Yap et al.1 present two criticisms of our recent analysis2 of the genetic architecture of male pattern baldness (MPB)2. First they note our earlier study in ref.2 overestimated SNP heritability (hereafter heritability) by excluding people in category two on the UK Biobank scale. We agree, heritability should have been reported as 0.64 not 0.94. This arose for a natural, if mistaken for this purpose, desire to categorize subjects clearly on a binary scale, and thus exclude indeterminate subjects. Their second criticism is that we overestimated the proportion of heritability explained by the 71 loci that have been identified. We stand by the broad conclusion that about one-third of the genetic effects (on a baldness trait dichotomized as category 1 versus 2, 3, or 4) are explained by the 71-locus SNP score.

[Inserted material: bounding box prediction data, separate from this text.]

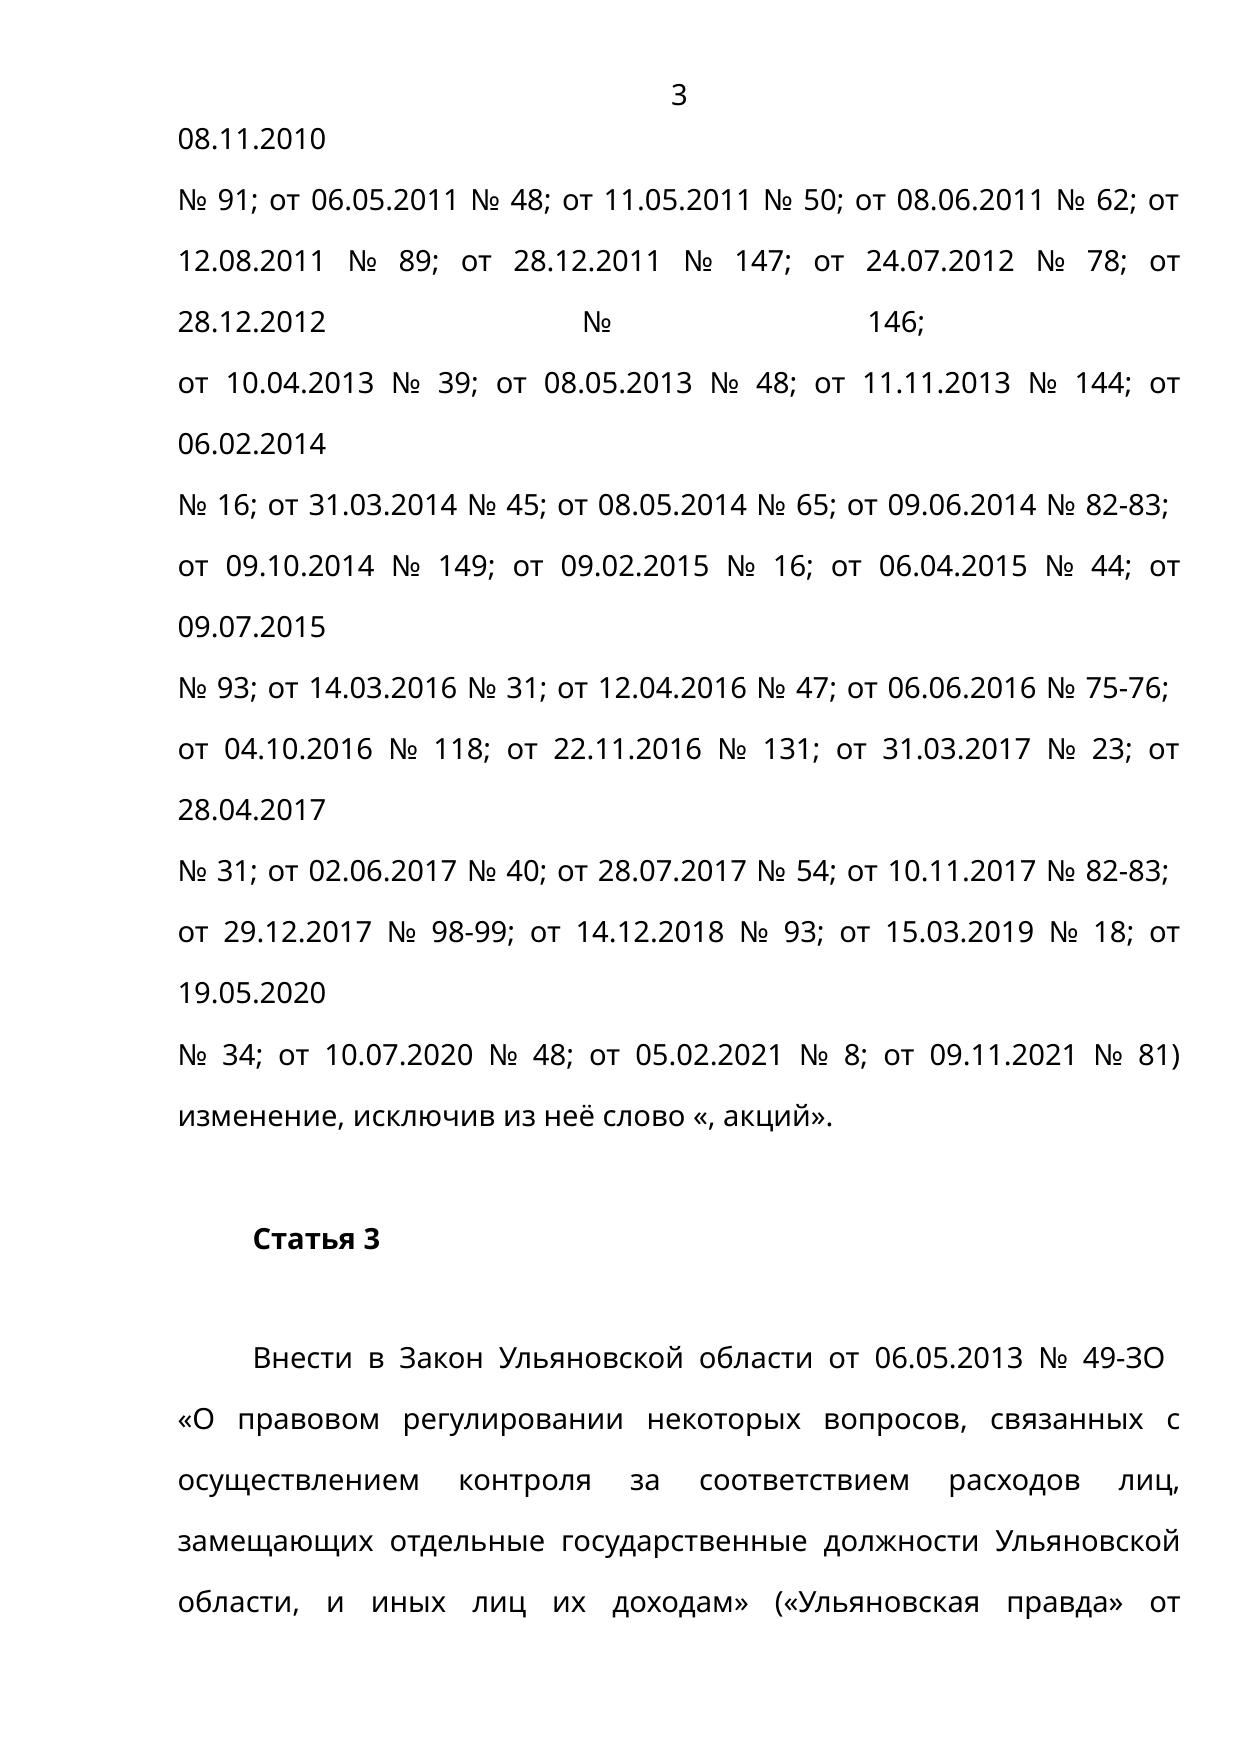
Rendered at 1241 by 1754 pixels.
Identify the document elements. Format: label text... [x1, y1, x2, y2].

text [177, 1337, 1181, 1621]
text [177, 118, 1181, 1134]
text Статья 3 [177, 1218, 1181, 1258]
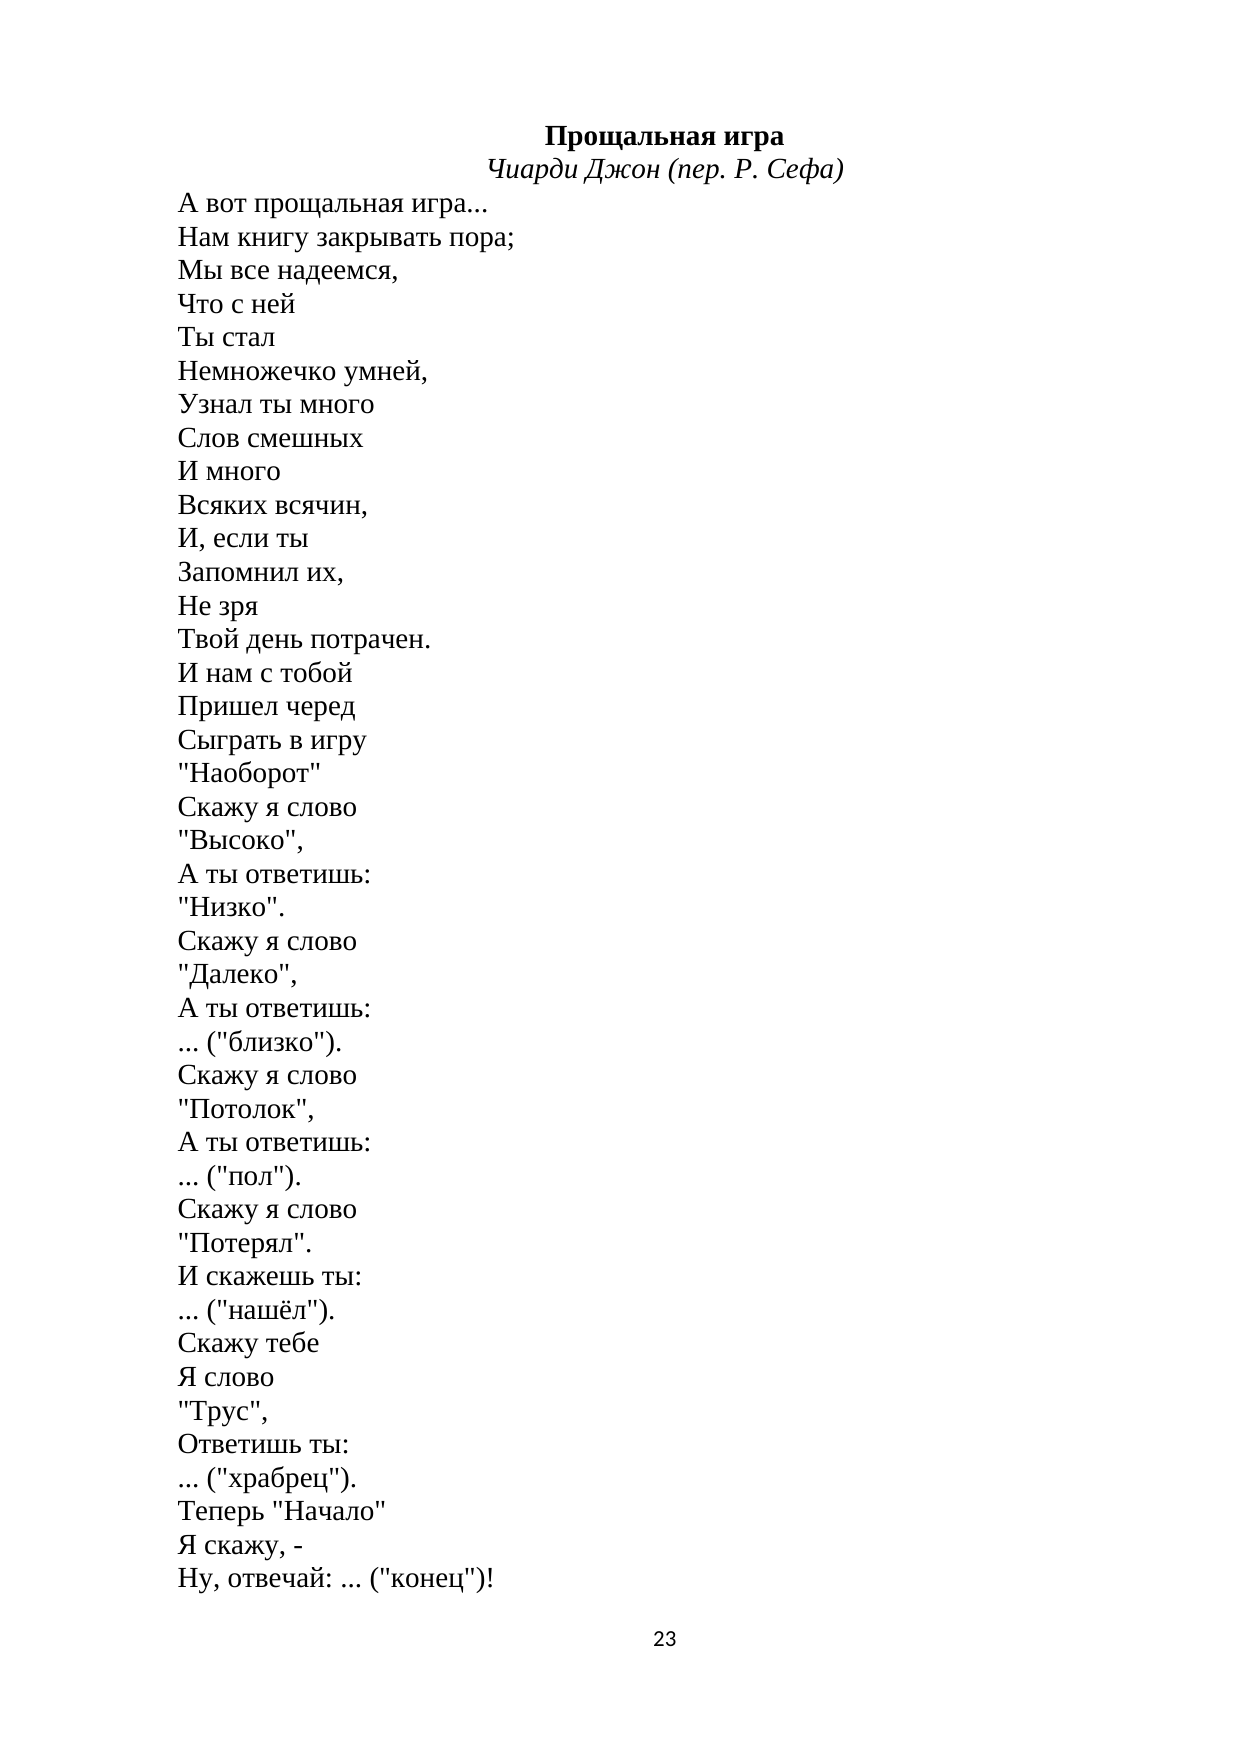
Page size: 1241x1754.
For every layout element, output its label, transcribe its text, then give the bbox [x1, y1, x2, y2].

text Мы все надеемся, [177, 252, 1152, 286]
text ... ("нашёл"). [177, 1292, 1152, 1326]
text "Высоко", [177, 822, 1152, 856]
text Всяких всячин, [177, 487, 1152, 521]
text И много [177, 453, 1152, 487]
text Ты стал [177, 319, 1152, 353]
text Не зря [177, 588, 1152, 621]
text Скажу тебе [177, 1326, 1152, 1359]
text Я слово [177, 1359, 1152, 1393]
text Теперь "Hачало" [177, 1493, 1152, 1527]
text Немножечко умней, [177, 353, 1152, 386]
text Hу, отвечай: ... ("конец")! [177, 1560, 1152, 1594]
text Скажу я слово [177, 1191, 1152, 1225]
text А ты ответишь: [177, 990, 1152, 1024]
text Нам книгу закрывать пора; [177, 219, 1152, 252]
text Узнал ты много [177, 386, 1152, 420]
text "Hизко". [177, 889, 1152, 923]
text "Потерял". [177, 1225, 1152, 1258]
text А ты ответишь: [177, 1124, 1152, 1158]
text И, если ты [177, 521, 1152, 554]
text Прощальная игра Чиарди Джон (пер. Р. Сефа) [177, 118, 1152, 185]
text Пришел черед [177, 688, 1152, 722]
text И скажешь ты: [177, 1258, 1152, 1292]
text Твой день потрачен. [177, 621, 1152, 655]
text Сыграть в игру [177, 722, 1152, 755]
text Запомнил их, [177, 554, 1152, 588]
text Ответишь ты: [177, 1426, 1152, 1460]
text Слов смешных [177, 420, 1152, 453]
text А ты ответишь: [177, 856, 1152, 889]
text И нам с тобой [177, 655, 1152, 688]
text "Потолок", [177, 1091, 1152, 1124]
text ... ("близко"). [177, 1024, 1152, 1057]
text Что с ней [177, 286, 1152, 319]
text ... ("пол"). [177, 1158, 1152, 1191]
text "Далеко", [177, 957, 1152, 990]
text ... ("храбрец"). [177, 1460, 1152, 1493]
text Скажу я слово [177, 923, 1152, 957]
text Скажу я слово [177, 1057, 1152, 1091]
text А вот прощальная игра... [177, 185, 1152, 219]
text Я скажу, - [177, 1527, 1152, 1560]
text "Hаоборот" [177, 755, 1152, 789]
text Скажу я слово [177, 789, 1152, 822]
text "Трус", [177, 1393, 1152, 1426]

In principle, the proportion of polygenic variance explained by the SNP score can be evaluated in the following three possible ways: (1) as the ratio of the phenotypic variance explained by the SNP score to the variance explained by polygenic effects; (2) as the ratio between the heritability due to the SNPs and the baseline heritability estimate; or (3) as ratio of the reduction in polygenic variance in a model that includes the SNP score to the polygenic variance in a model that does not include this fixed effect (see Supplementary Method for details). These three methods should give the same result if the residual variance and the phenotypic variance do not change between the models with and without the SNPs.

Yap et al. have used the first method, and estimate that the 107 SNPs from 71 loci explain about 15–20% of variation in total liability. Our own estimate using the same method is 20% on the liability scale, close to theirs, implying that about 31% of the total heritability of 0.61 is explained by the SNP score. Our article, however, reported an estimate by method (2), in which the ratio of the difference in heritability in models including and excluding the SNP to the baseline heritability was 38%. Including category two did not change this estimate (Supplementary Table 1 method (2)). Of course, to evaluate predictive performance requires an independent test dataset, beyond the scope of both our original study2 and the correspondence1.

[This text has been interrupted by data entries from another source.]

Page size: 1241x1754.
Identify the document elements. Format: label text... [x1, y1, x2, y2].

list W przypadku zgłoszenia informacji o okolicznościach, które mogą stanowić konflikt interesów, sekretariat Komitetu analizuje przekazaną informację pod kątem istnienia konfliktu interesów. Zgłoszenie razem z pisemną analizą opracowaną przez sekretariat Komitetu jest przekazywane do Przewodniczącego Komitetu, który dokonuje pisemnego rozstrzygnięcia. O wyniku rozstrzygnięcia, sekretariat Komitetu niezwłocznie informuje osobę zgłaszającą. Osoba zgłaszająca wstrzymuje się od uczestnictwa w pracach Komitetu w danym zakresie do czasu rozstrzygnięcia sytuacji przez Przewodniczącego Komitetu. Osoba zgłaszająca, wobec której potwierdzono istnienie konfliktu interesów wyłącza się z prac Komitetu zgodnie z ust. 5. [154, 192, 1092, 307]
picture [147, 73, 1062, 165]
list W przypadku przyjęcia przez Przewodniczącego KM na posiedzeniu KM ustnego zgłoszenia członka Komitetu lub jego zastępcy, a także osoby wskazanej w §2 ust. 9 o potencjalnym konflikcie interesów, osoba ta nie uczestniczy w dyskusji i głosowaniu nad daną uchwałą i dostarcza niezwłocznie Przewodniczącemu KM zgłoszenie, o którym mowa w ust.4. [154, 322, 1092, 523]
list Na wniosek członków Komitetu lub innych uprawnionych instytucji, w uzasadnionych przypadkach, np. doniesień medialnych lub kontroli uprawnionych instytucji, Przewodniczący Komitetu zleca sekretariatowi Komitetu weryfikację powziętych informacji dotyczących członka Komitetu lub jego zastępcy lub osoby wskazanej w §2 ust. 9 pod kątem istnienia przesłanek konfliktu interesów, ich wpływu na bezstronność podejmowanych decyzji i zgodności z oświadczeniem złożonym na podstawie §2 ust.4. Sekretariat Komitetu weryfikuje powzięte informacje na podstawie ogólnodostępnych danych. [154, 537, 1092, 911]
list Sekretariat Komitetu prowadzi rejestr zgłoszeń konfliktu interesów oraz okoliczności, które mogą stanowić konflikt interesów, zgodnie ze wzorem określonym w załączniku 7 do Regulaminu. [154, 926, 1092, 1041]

GCTA implements a mixed linear model and therefore estimates phenotypic variance from the variances of the random effects in the model. Therefore, the estimated phenotypic variances from models with different fixed effects (i.e., with and without the SNP predictor) are different. We thus applied method (3) which is not affected by the same issue as it works on the absolute and not relative scale (see Supplementary Method) and gives an even greater estimate of 45%. Given the limitations of fitting mixed linear models to a binary trait to estimate the parameter of interest, it is not easy to be certain which is the best one. However, irrespective of which is used, our conclusion that we can explain a relatively large proportion of heritability using SNPs from only 71 loci is still valid.

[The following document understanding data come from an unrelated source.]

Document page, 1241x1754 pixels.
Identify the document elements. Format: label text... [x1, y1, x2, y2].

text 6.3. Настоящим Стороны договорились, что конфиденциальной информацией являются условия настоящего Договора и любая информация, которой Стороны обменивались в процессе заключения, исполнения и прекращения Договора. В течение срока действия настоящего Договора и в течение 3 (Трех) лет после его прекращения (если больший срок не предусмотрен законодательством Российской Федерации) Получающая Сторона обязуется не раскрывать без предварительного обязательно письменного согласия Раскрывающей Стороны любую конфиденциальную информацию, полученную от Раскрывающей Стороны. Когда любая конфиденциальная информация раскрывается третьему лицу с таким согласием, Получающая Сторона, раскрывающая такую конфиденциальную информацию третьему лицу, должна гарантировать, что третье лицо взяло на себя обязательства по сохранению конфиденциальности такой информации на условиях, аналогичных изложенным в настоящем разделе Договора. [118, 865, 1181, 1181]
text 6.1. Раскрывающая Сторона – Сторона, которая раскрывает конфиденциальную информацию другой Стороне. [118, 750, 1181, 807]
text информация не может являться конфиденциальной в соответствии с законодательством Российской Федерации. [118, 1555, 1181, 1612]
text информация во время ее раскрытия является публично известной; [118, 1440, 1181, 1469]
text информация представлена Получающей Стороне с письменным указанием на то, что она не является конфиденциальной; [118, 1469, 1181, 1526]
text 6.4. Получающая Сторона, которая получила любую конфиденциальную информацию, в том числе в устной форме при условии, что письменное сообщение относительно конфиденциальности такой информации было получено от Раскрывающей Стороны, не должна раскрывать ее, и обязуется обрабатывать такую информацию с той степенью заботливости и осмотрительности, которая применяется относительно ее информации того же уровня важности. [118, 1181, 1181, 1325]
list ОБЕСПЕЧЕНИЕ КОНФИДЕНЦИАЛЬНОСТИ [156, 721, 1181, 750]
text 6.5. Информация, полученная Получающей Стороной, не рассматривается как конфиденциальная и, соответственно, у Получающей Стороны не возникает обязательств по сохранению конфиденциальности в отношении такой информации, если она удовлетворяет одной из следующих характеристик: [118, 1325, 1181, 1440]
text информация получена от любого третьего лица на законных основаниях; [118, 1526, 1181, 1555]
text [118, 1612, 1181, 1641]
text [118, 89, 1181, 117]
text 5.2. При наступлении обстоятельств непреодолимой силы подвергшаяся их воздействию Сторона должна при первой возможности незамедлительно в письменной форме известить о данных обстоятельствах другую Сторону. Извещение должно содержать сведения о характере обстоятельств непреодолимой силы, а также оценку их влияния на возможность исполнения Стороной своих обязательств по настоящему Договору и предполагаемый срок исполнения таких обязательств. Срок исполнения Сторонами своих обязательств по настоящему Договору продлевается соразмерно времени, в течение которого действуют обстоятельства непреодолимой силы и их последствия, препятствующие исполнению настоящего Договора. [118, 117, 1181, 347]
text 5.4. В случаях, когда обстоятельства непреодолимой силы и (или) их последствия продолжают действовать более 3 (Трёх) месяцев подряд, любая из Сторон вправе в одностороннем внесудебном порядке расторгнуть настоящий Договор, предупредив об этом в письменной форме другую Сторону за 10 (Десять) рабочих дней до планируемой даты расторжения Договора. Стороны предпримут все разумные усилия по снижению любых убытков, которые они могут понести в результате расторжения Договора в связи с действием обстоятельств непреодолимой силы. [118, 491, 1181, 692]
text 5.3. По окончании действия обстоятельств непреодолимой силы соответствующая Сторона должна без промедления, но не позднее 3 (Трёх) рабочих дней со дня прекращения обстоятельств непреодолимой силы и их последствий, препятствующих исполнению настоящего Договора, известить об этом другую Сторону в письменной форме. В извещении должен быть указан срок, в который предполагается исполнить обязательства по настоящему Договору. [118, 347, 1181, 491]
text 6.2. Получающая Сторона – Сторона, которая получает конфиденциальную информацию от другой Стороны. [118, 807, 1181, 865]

Having now corrected the error in the estimation of heritability, we thus believe that the remainder of the results and conclusions are still valid, including in particular that we can explain a large proportion of the genetic variance using a relatively small number of SNPs. Furthermore, our identification and replication of several new loci for MBP remains accurate and increases the understanding and biological interpretation whilst highlighting the shared genetics with other traits.

Data availability

All data that support the findings of this study are available from the corresponding author upon reasonable request.